* WHAT NEEDS TO BE DONE:
Copy each line exactly.

[Stored entries]
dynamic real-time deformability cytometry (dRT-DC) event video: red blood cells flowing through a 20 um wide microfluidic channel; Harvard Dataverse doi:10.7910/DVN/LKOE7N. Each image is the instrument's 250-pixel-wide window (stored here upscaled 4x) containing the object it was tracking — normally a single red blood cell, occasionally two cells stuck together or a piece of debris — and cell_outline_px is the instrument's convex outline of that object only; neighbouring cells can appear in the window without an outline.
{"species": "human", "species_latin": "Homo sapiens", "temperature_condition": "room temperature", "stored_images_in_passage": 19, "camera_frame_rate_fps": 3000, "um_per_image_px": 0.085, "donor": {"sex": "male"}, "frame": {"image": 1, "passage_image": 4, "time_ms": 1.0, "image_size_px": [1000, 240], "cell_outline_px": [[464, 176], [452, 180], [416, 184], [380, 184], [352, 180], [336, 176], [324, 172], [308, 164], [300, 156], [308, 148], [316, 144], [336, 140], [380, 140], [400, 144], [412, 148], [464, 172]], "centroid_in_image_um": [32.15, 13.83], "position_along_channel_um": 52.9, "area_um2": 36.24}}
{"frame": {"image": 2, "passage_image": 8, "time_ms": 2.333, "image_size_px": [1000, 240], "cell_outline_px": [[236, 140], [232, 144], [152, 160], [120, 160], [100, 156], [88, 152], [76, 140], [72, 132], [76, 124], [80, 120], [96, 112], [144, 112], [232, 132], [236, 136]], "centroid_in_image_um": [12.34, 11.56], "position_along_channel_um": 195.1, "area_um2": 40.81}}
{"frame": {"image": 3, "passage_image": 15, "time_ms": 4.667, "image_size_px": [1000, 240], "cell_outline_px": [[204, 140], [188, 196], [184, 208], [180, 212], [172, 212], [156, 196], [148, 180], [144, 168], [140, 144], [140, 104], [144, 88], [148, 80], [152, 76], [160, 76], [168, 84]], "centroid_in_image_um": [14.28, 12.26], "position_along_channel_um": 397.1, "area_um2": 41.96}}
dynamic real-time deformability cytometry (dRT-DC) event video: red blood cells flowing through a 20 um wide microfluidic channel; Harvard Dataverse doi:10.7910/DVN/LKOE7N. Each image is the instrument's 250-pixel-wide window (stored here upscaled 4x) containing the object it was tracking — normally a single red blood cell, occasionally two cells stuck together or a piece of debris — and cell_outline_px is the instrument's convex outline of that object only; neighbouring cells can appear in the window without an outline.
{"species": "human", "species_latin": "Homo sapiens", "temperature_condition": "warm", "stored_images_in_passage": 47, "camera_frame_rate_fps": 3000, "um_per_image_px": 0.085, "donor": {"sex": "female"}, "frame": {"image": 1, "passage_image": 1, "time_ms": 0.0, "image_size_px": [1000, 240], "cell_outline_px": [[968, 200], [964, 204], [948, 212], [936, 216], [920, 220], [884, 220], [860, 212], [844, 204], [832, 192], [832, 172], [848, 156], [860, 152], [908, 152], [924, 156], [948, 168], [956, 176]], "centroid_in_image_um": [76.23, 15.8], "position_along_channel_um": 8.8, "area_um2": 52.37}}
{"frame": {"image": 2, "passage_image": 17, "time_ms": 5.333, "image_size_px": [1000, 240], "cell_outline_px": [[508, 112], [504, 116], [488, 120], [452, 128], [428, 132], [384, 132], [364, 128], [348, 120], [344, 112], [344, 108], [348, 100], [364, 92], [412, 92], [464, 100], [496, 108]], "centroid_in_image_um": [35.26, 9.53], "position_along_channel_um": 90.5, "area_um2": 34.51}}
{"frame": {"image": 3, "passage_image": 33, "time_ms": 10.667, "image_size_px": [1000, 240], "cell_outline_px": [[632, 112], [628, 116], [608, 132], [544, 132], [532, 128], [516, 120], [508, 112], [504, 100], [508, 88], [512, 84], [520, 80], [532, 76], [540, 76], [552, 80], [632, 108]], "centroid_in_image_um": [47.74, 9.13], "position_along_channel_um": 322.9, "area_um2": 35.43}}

* SOLUTION BELOW:
dynamic real-time deformability cytometry (dRT-DC) event video: red blood cells flowing through a 20 um wide microfluidic channel; Harvard Dataverse doi:10.7910/DVN/LKOE7N. Each image is the instrument's 250-pixel-wide window (stored here upscaled 4x) containing the object it was tracking — normally a single red blood cell, occasionally two cells stuck together or a piece of debris — and cell_outline_px is the instrument's convex outline of that object only; neighbouring cells can appear in the window without an outline.
{"species": "human", "species_latin": "Homo sapiens", "temperature_condition": "room temperature", "stored_images_in_passage": 19, "camera_frame_rate_fps": 3000, "um_per_image_px": 0.085, "donor": {"sex": "male"}, "frame": {"image": 1, "passage_image": 4, "time_ms": 1.0, "image_size_px": [1000, 240], "cell_outline_px": [[464, 176], [452, 180], [416, 184], [380, 184], [352, 180], [336, 176], [324, 172], [308, 164], [300, 156], [308, 148], [316, 144], [336, 140], [380, 140], [400, 144], [412, 148], [464, 172]], "centroid_in_image_um": [32.15, 13.83], "position_along_channel_um": 52.9, "area_um2": 36.24}}
{"frame": {"image": 2, "passage_image": 8, "time_ms": 2.333, "image_size_px": [1000, 240], "cell_outline_px": [[236, 140], [232, 144], [152, 160], [120, 160], [100, 156], [88, 152], [76, 140], [72, 132], [76, 124], [80, 120], [96, 112], [144, 112], [232, 132], [236, 136]], "centroid_in_image_um": [12.34, 11.56], "position_along_channel_um": 195.1, "area_um2": 40.81}}
{"frame": {"image": 3, "passage_image": 15, "time_ms": 4.667, "image_size_px": [1000, 240], "cell_outline_px": [[204, 140], [188, 196], [184, 208], [180, 212], [172, 212], [156, 196], [148, 180], [144, 168], [140, 144], [140, 104], [144, 88], [148, 80], [152, 76], [160, 76], [168, 84]], "centroid_in_image_um": [14.28, 12.26], "position_along_channel_um": 397.1, "area_um2": 41.96}}
dynamic real-time deformability cytometry (dRT-DC) event video: red blood cells flowing through a 20 um wide microfluidic channel; Harvard Dataverse doi:10.7910/DVN/LKOE7N. Each image is the instrument's 250-pixel-wide window (stored here upscaled 4x) containing the object it was tracking — normally a single red blood cell, occasionally two cells stuck together or a piece of debris — and cell_outline_px is the instrument's convex outline of that object only; neighbouring cells can appear in the window without an outline.
{"species": "human", "species_latin": "Homo sapiens", "temperature_condition": "warm", "stored_images_in_passage": 47, "camera_frame_rate_fps": 3000, "um_per_image_px": 0.085, "donor": {"sex": "female"}, "frame": {"image": 1, "passage_image": 1, "time_ms": 0.0, "image_size_px": [1000, 240], "cell_outline_px": [[968, 200], [964, 204], [948, 212], [936, 216], [920, 220], [884, 220], [860, 212], [844, 204], [832, 192], [832, 172], [848, 156], [860, 152], [908, 152], [924, 156], [948, 168], [956, 176]], "centroid_in_image_um": [76.23, 15.8], "position_along_channel_um": 8.8, "area_um2": 52.37}}
{"frame": {"image": 2, "passage_image": 17, "time_ms": 5.333, "image_size_px": [1000, 240], "cell_outline_px": [[508, 112], [504, 116], [488, 120], [452, 128], [428, 132], [384, 132], [364, 128], [348, 120], [344, 112], [344, 108], [348, 100], [364, 92], [412, 92], [464, 100], [496, 108]], "centroid_in_image_um": [35.26, 9.53], "position_along_channel_um": 90.5, "area_um2": 34.51}}
{"frame": {"image": 3, "passage_image": 33, "time_ms": 10.667, "image_size_px": [1000, 240], "cell_outline_px": [[632, 112], [628, 116], [608, 132], [544, 132], [532, 128], [516, 120], [508, 112], [504, 100], [508, 88], [512, 84], [520, 80], [532, 76], [540, 76], [552, 80], [632, 108]], "centroid_in_image_um": [47.74, 9.13], "position_along_channel_um": 322.9, "area_um2": 35.43}}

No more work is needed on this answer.